◆ Text section:
[whatwg] Proposal for non-modal versions of modal prompts

Darin Fisher darin at chromium.org
Mon Apr 16 16:18:22 PDT 2012


On Mon, Apr 16, 2012 at 2:03 PM, Tab Atkins Jr. <jackalmage at gmail.com>wrote:

> On Mon, Apr 16, 2012 at 1:52 PM, Darin Fisher <darin at chromium.org> wrote:
> > On Mon, Apr 16, 2012 at 1:18 PM, Maciej Stachowiak <mjs at apple.com>
> wrote:
> >> Con: Encourages poor HI design (since these stock dialogs should almost
> >> never be used).
> >>
> >> That being said, I find in-page UI less objectionable than a pop-up
> alert,
> >> but in that case I'm not sure it makes sense to overload the existing
> API.
> >> It would be better to make new methods so feature testing is possible.
> Even
> >> given all that, I'm not confident of the value add over <dialog>.
> >
> > It seems like "poor HI design" is rather subjective.  Some might prefer
> the
> > OS-native look-and-feel of these simple dialogs.
>
> I think you'll have a hard time finding people who prefer that. ^_^
>
> > Good point about feature testing.  I'd be OK with
> > async{Alert,Confirm,Prompt} or whatever name variant we prefer.

[Records from a data collection]
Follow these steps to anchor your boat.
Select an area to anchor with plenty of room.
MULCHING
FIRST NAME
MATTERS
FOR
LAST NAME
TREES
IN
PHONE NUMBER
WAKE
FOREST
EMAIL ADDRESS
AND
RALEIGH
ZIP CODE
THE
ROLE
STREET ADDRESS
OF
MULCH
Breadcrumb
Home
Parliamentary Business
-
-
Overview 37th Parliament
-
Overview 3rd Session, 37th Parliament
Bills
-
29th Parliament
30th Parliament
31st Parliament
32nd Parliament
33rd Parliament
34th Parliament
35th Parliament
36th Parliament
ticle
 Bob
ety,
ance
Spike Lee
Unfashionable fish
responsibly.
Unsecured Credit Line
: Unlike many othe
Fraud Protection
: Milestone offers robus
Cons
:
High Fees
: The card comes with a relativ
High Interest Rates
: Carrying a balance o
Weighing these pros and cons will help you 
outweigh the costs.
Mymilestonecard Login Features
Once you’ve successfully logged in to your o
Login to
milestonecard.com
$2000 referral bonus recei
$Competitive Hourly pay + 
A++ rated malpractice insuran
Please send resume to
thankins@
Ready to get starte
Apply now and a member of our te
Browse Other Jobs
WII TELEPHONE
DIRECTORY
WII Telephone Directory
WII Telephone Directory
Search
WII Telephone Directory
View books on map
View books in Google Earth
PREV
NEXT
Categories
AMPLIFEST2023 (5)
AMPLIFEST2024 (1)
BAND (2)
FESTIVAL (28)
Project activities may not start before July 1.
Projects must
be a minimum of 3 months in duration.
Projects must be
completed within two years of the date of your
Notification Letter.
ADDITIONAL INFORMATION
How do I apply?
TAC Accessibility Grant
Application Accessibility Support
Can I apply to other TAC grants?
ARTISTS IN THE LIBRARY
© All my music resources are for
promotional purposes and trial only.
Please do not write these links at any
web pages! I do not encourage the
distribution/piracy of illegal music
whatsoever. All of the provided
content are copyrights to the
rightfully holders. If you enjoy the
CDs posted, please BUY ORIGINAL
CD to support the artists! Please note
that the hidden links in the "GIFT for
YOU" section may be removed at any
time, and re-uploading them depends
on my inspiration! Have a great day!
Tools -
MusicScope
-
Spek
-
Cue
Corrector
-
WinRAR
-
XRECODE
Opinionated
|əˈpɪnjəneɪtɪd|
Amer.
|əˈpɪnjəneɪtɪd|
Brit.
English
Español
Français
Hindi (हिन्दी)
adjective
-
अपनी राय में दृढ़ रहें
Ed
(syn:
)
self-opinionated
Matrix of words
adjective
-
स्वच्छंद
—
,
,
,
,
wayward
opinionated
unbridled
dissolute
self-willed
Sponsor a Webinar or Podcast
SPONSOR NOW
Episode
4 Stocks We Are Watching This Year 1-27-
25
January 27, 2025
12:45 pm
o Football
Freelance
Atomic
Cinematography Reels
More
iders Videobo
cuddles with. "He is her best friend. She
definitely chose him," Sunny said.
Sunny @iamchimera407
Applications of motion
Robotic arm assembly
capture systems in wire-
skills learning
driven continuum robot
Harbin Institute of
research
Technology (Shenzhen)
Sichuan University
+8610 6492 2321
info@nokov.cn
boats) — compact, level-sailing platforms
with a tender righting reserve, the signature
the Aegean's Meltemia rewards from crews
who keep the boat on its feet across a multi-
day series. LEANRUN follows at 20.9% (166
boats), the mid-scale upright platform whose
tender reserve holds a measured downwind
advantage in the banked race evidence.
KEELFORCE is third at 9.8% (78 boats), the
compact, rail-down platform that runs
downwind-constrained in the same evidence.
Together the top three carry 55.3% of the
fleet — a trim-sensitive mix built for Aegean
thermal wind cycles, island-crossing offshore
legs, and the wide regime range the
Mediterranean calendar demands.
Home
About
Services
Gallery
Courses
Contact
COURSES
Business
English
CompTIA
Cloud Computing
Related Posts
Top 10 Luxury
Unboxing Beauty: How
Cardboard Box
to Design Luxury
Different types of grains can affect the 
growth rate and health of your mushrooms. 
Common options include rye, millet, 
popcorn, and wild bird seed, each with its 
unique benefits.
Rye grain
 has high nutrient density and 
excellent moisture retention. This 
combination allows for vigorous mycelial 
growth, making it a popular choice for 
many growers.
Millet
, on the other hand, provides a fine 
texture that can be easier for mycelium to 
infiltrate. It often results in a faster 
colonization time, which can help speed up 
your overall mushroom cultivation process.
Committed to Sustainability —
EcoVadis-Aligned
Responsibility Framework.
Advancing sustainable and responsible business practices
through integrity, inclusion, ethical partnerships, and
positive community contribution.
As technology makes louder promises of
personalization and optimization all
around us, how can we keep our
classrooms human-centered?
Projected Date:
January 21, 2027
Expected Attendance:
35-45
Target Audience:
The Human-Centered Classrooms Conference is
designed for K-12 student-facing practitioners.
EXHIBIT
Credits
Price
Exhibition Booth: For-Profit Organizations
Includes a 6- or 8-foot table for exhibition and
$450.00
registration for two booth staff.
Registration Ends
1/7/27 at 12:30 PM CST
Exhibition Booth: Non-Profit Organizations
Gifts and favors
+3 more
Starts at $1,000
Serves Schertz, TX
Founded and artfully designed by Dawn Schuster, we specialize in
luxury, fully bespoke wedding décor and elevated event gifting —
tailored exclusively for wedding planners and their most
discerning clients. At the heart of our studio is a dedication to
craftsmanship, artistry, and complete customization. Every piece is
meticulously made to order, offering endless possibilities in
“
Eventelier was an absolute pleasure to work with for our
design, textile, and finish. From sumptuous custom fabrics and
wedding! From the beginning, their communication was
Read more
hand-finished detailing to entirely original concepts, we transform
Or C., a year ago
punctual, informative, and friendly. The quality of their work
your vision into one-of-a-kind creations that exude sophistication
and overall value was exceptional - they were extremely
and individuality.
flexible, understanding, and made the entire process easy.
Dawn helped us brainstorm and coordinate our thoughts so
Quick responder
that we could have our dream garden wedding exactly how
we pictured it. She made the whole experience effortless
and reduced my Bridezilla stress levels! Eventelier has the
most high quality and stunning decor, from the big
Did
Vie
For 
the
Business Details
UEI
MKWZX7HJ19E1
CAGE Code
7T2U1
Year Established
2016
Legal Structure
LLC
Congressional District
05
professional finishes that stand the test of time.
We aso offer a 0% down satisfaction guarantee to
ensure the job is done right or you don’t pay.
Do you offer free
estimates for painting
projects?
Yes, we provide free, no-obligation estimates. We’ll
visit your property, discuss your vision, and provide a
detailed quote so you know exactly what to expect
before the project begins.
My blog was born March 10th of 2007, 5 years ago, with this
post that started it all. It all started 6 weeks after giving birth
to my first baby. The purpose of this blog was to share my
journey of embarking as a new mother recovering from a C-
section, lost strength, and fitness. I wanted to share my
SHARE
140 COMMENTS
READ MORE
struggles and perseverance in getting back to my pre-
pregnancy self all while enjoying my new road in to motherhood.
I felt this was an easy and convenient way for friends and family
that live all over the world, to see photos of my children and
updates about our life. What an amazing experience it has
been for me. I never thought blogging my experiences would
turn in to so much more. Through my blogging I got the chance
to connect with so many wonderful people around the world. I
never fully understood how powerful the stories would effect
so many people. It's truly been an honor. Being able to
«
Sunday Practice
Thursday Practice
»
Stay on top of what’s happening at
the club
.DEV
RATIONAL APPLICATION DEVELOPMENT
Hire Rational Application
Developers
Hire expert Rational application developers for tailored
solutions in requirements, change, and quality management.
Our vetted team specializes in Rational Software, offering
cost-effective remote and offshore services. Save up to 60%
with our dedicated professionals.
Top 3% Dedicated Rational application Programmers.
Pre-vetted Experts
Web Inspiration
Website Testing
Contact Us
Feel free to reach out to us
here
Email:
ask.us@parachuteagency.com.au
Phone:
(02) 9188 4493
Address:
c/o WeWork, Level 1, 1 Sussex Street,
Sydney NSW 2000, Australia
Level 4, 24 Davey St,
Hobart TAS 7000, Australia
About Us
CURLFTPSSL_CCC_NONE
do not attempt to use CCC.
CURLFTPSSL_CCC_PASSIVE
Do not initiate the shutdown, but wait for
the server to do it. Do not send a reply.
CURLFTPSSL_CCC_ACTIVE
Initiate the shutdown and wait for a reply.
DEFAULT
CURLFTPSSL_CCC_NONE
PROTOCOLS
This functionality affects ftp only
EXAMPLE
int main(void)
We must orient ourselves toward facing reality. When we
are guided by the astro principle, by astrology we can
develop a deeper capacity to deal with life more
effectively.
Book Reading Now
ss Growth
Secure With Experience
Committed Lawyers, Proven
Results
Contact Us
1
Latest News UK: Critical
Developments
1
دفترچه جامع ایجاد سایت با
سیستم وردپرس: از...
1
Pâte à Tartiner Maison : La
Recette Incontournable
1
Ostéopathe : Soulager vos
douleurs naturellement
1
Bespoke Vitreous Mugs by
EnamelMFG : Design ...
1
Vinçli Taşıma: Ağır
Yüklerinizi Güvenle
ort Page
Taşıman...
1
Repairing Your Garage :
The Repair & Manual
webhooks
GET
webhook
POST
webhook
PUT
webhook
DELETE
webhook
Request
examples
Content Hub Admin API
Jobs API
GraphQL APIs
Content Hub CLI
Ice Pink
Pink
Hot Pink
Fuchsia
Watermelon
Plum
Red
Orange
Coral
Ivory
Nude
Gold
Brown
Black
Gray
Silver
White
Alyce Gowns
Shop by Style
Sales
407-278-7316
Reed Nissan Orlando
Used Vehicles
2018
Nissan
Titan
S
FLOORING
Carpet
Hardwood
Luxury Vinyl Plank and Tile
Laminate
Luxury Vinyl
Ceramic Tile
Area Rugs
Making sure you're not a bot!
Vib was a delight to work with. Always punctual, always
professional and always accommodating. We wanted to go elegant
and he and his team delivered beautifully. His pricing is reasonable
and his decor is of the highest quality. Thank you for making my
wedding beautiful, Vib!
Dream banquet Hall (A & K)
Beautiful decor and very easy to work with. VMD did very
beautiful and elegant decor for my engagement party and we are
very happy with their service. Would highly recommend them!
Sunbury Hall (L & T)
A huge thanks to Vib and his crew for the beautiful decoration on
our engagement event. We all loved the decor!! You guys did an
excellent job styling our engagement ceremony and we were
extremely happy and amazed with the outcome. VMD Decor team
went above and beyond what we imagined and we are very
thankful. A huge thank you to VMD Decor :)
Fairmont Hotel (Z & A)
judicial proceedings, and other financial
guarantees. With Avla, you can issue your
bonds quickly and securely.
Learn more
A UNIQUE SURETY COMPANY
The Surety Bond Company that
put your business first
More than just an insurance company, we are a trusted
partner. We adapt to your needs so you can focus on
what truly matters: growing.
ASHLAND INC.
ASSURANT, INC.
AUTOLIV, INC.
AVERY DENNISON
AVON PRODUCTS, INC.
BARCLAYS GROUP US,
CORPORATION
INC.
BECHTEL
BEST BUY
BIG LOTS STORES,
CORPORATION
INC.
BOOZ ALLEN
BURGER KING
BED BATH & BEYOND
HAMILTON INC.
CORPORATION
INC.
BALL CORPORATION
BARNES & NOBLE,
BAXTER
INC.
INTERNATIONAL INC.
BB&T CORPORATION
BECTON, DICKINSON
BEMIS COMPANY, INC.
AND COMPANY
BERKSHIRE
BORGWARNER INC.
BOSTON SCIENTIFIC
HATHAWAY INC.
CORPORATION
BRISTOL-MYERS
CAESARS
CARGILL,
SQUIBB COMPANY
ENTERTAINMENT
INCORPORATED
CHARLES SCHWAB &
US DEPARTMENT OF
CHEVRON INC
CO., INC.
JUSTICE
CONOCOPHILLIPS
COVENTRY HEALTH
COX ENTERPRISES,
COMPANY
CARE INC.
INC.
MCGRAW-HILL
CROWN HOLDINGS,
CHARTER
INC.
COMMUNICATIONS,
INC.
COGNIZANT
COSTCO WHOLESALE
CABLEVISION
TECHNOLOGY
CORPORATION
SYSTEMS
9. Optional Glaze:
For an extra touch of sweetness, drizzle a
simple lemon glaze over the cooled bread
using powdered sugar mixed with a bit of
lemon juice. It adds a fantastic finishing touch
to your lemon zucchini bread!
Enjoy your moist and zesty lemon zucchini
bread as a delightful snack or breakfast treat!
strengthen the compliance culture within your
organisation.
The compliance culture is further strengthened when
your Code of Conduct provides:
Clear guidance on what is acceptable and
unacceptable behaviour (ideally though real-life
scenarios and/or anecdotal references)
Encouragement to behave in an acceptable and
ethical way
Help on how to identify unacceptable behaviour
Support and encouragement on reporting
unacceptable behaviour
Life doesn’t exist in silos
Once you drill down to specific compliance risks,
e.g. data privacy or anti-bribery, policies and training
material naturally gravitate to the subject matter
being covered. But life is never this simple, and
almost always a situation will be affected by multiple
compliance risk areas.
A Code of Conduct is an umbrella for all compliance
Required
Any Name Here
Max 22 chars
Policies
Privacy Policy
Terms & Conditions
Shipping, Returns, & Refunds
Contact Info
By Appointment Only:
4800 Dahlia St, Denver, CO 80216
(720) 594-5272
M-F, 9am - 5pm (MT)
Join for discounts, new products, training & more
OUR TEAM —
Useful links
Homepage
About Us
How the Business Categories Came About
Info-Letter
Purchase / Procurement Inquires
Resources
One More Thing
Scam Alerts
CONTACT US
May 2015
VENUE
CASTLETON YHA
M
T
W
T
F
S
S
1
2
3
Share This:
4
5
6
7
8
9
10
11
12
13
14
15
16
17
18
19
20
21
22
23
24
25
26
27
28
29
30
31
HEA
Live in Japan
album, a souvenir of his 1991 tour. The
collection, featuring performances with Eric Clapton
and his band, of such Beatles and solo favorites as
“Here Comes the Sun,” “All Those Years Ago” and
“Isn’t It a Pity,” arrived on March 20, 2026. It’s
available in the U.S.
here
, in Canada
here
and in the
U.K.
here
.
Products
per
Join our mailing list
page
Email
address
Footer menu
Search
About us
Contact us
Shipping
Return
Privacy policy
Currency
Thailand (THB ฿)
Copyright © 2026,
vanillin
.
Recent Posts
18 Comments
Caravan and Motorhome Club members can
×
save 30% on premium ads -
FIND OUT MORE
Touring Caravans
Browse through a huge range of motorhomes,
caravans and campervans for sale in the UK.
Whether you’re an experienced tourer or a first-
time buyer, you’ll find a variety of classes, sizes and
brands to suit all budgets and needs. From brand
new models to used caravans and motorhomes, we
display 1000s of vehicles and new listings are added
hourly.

◆ The task: Continue the mailing-list message proposing non-modal versions of modal prompts, starting after its last quoted line.

◆ Response for this exercise:
> >
> > You don't see much value in the simplicity of having these methods be
> > provided by the platform?  It seems like <dialog> requires much more code
> > to setup.
>
> Hixie provided (in another thread) an example of the code required for
> <dialog> that was feature-equivalent to popping a prompt.  The
> difference is minimal.
>
> ~TJ
>


Oh, indeed he did.  Using <form> and <input> inside a <dialog> to create
simple dialogs is a nice idea.  I suppose the UA stylesheet could have some
extra rules to make that have a decent default rendering.  Hmm...

I'm starting to care a bit less about async{Alert,Confirm,Prompt}.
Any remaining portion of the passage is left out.